With the topic “Capital and the City” this years’ meeting of European Action Coalition for the Right to Housing and to the City delves into the connection between the city and the economic powers that increasingly seek to plunder it. In particular, we look at the position of housing and large urban development agendas in this, having become among the main processes driving contemporary global capitalism.
Where cities are for most a home, for some they are investment vehicles. That in itself is nothing new, but the degree to which we, the inhabitants, are becoming subjected to this is unprecedented. And as to be expected, this leads to extreme excesses on both sides of exploitative reality. On the one side, we can recognise how inhabitants over the years have become increasingly vulnerable in sustaining their housing situation – with the devastating impact of mortgage defaults, evictions or even outright fraudulent expropriations, the lives of often the most defenceless have been ruined as result. On the other side, we can witness a cloud of restless international capital hovering over our cities, seeking for investment opportunities in an increasingly nervous economic climate. Over the last decade, most of the money “created” by private banks has been channelled into real-estate, rather than into “productive” parts of the economy. This results directly in higher housing prices and bubbles in financial markets. It may be clear that those investments are not made to provide their investors with a sustainable housing situation – rather, they create assets for which inhabitation has never been a priority. Empty shells of real-estate “excellence” in international investment schemes. For most of us, there is obviously no place in this market.
It is not accidental that this topic features prominently at the meeting in Belgrade. Not only a trajectory of over 25 years of manipulatively engineered economic crisis, poverty for large part of the population, but equally emerging business opportunities to a select number of individuals have created a playing field for devastating urban practices and forms of city development.
June 24, 12.00 – 19.00
CZKD (Center for Cultural Decontamination)
Bir?aninova 21, Beograd
language: English & Serbian (translation provided)
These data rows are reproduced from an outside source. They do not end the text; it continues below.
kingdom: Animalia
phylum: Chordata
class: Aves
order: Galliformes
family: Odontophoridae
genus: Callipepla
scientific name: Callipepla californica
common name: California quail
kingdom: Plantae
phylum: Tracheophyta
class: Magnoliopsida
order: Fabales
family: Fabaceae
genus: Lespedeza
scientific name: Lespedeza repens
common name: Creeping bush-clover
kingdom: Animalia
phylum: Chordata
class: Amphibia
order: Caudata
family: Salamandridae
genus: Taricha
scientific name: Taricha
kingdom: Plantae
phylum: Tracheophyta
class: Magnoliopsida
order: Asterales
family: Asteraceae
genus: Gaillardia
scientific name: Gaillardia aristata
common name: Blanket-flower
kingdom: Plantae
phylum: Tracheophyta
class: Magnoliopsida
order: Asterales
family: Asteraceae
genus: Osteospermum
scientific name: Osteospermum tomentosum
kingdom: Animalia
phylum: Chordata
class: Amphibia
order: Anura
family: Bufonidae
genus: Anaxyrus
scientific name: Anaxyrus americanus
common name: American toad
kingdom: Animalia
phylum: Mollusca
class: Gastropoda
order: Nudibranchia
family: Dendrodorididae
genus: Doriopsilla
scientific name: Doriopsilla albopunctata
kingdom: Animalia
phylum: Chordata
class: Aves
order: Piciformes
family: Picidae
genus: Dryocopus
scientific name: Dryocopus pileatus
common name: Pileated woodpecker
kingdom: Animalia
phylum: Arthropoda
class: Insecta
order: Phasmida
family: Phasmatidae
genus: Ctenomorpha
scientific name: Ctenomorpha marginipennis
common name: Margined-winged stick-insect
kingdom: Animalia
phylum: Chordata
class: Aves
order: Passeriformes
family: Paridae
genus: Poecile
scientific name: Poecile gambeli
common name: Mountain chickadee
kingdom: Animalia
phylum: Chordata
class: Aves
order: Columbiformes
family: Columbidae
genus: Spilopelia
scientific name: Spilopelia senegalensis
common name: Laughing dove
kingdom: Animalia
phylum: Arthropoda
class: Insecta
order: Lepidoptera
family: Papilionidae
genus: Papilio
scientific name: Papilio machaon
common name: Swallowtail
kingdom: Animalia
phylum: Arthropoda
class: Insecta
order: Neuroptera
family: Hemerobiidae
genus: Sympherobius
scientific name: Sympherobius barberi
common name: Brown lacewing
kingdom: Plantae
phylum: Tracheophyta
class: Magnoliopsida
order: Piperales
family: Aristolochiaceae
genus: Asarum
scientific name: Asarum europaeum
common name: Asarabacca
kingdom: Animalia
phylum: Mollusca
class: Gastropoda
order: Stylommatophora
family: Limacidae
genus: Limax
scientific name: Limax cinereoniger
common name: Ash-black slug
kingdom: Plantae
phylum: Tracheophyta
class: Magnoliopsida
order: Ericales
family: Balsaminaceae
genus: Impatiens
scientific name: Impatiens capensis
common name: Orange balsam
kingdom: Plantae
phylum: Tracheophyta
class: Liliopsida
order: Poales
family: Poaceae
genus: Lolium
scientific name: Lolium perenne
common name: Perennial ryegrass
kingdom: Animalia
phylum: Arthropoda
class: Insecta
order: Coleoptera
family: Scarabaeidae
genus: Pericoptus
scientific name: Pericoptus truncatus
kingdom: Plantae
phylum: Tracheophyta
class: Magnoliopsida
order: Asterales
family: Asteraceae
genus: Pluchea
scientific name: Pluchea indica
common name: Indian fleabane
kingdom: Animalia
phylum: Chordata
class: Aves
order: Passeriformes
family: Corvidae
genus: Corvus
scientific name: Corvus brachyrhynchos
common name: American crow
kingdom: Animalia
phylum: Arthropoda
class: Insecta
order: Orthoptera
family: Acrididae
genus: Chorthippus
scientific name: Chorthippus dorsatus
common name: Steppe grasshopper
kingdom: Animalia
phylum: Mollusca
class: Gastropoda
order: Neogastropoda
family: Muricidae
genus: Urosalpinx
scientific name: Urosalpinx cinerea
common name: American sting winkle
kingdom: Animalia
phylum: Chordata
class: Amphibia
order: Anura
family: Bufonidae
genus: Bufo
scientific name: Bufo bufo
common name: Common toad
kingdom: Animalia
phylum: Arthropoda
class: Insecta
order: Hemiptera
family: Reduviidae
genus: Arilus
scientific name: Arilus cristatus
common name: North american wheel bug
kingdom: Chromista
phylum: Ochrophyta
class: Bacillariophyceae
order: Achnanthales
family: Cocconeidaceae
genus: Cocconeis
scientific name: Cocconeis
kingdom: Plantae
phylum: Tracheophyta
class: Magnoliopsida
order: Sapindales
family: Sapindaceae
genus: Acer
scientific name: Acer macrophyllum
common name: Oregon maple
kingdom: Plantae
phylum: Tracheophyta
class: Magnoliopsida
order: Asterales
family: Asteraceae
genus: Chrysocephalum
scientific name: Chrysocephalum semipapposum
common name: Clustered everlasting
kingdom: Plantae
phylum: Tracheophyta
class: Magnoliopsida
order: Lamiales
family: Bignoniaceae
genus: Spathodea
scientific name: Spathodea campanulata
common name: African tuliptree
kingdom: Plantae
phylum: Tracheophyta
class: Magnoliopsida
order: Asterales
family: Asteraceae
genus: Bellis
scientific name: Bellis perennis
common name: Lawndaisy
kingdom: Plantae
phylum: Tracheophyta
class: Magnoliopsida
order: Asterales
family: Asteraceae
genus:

PART 1: Evictions and expropriations
12.00 – 14.00
parallel discussion sessions
It is in evictions and expropriations, where the impact of economic extraction and failing protecting from public authorities culminate: they directly impact our living sphere, our social structures and our physical bodies. They enact humiliation upon us. They deprive us from the place from where we can organise our lives.
And in that, our homes need defence:
“No other modern commodity is as important for organising citizenship, work, identities, solidarities, and politics. (...) It is this side of housing – its lived, universally necessary, social dimension, and its identity as home – that needs defending.” (David Madden and Peter Marcuse, 2016)
This discussion brings together experiences from various European cities around some of the most important questions in defence of our daily lives: How do we defend the site of an eviction, when we have to confront the bailiff? How can we bring together a powerful coalition of those affected? What legal means can be brought forward, and how do we amass finance for this? And finally, how do we secure the right of shelter in legislation?
PART 2: Residential capitalism in Europe
15.30 – 16.30
talk by Manuel B. Aalders (University of Leuven) - to be confirmed
“The Great Financial Crisis that started in 2007 was, at least in part, triggered by the preceding boom in housing prices. Housing prices did not rise primarily as a result of increasing income or decreasing availability but as a result of the increasing availability of mortgage finance, caused by low interest rates, mortgage securitization and, in some countries, the rise of new types of lenders, that together enabled increasingly more households to take out increasingly larger mortgage loans.”
In this talk, Manuel Aalders (associate professor of human geography) will explain how housing finds itself at the centre of a rapidly transforming capitalist political economy and places housing at the centre of the financialization debate. “It is time to reconsider the financialization of both homeownership and social housing.”
PART 3: Our cities as investment schemes, really?
17.00 – 18.30
Around Europe, the effect of a new capitalist political economy is being felt. From Madrid to Tbilisi, from Athens to Stockholm: more and more have “we”, the inhabitants of these cities, become witnesses of large financial schemes that play out their battles in the cities we live in.
This panel will discuss the phenomena around a number of practical entries: how can we recognise these mechanisms being at play in our own cities, what can we do to defend ourselves from their impact, and finally: how do we arrive at cities that serve people, not (un)just capital?